• **DOCUMENT PASSAGE**:
==================================================

I get a different answer by using the Compound Interest formula, i.e- P[1 +(r)/100n]^nt

Since this formula uses annualized figures, so:
r = 10% per month = 120% per year
n = 12 (as interest is compounded monthly)
t = 3 months = 3/12 years

Using the formula for compound interest, I get:
P + C.I = 1000(1.1)^3 = 1331

So, EMI = 1331/3 = 443.66 which is ~ $444

What's wrong with this approach?

Thanks,
Ishan


Since he pays after each month, then after the firs month (after the first payment) the interest is calculated on reduced balance.

Does this make sense?


Bunuel,

Thanks for clarifying. What if the problem was such that the loan tenure were 2 years, interest rate was 10% per annum and compounded annually? How do I compute EMI then? In such a scenario, won't the monthly approach of computation be very lengthy?

==================================================

• **EXERCISE TASK 1**: In the listing, update everything from "brown star: moved 8 px left, 4 px down" down to "red line: rotated 12 degrees counterclockwise" by replacing "green hexagon" with "yellow hexagon" and leaving all else unchanged. Omit the picture lines from your answer.

==================================================

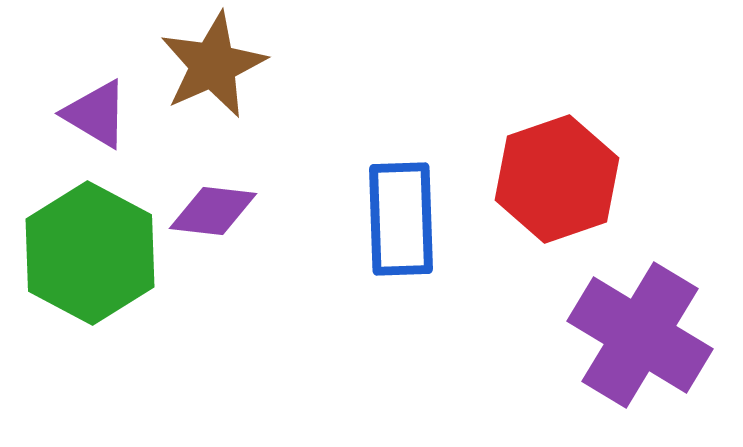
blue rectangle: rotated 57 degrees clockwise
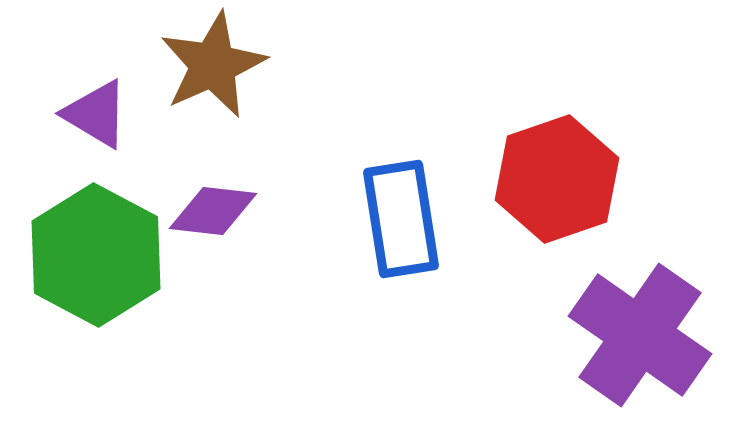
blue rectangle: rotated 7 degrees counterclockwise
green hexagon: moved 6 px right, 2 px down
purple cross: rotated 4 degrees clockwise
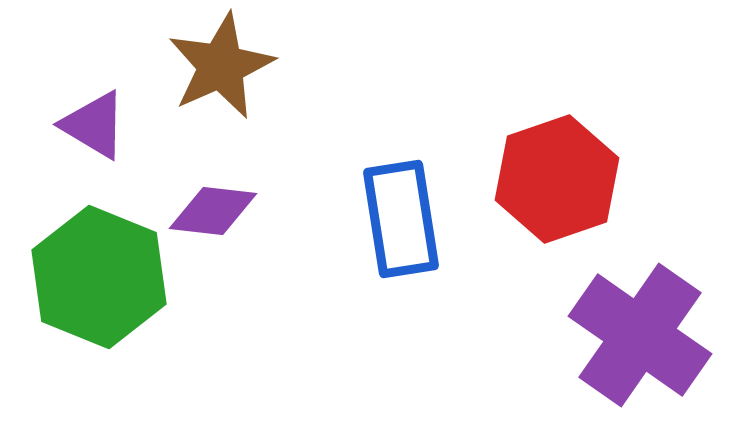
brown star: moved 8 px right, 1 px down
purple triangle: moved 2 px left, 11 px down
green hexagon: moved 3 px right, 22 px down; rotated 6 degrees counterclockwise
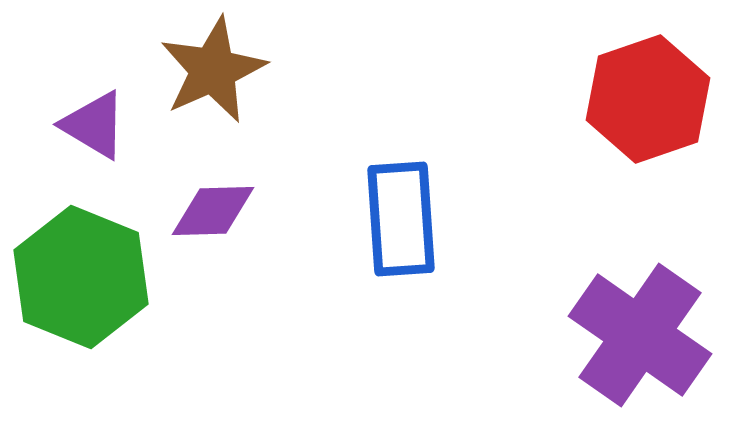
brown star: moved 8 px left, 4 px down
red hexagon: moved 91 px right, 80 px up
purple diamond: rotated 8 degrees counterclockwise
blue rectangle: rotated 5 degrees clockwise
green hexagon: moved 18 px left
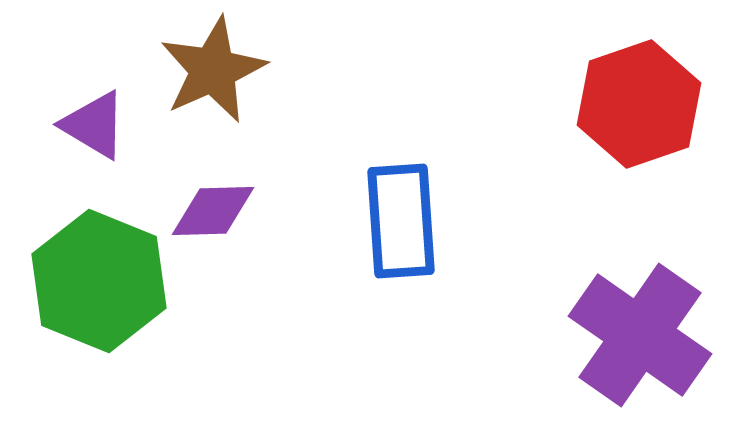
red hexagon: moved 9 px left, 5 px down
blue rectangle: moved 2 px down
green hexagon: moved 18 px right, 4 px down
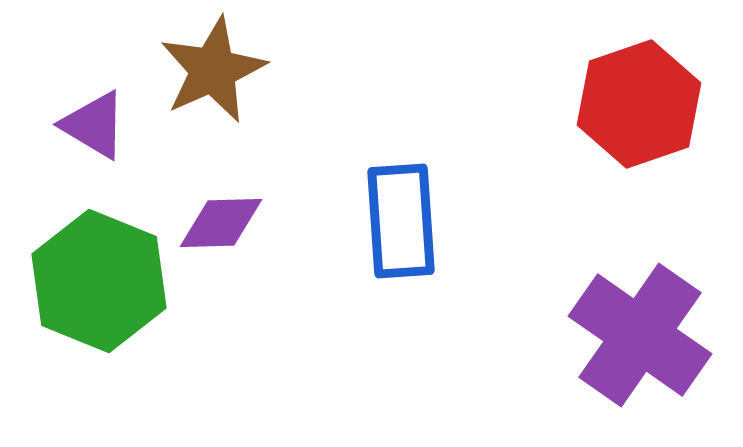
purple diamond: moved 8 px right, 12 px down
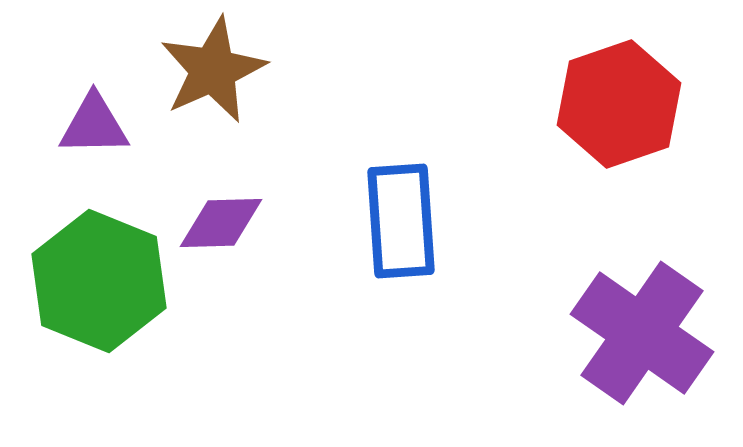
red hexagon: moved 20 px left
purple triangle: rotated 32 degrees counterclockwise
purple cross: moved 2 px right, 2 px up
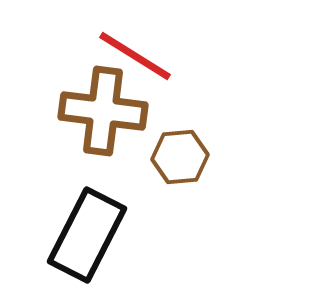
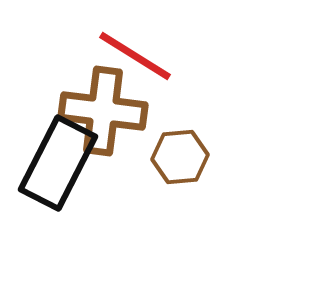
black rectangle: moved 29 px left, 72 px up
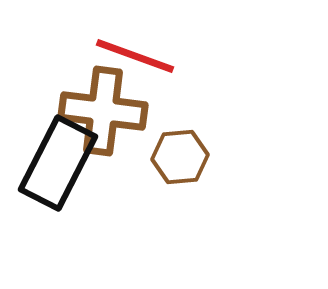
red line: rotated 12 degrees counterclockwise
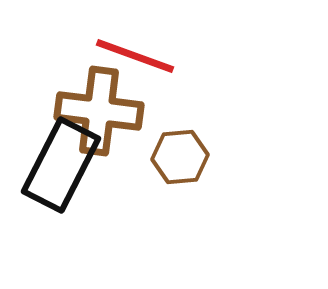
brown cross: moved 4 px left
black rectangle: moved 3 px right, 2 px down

==================================================

• **EXERCISE TASK 2**: In the forum thread on computing EMI, what EMI does the compound interest approach produce before rounding?

• **EXPECTED ANSWER 1**:
brown star: moved 8 px left, 4 px down
red hexagon: moved 91 px right, 80 px up
purple diamond: rotated 8 degrees counterclockwise
blue rectangle: rotated 5 degrees clockwise
yellow hexagon: moved 18 px left
red hexagon: moved 9 px left, 5 px down
blue rectangle: moved 2 px down
yellow hexagon: moved 18 px right, 4 px down
purple diamond: moved 8 px right, 12 px down
red hexagon: moved 20 px left
purple triangle: rotated 32 degrees counterclockwise
purple cross: moved 2 px right, 2 px up
black rectangle: moved 29 px left, 72 px up
red line: rotated 12 degrees counterclockwise

• **EXPECTED ANSWER 2**: 443.66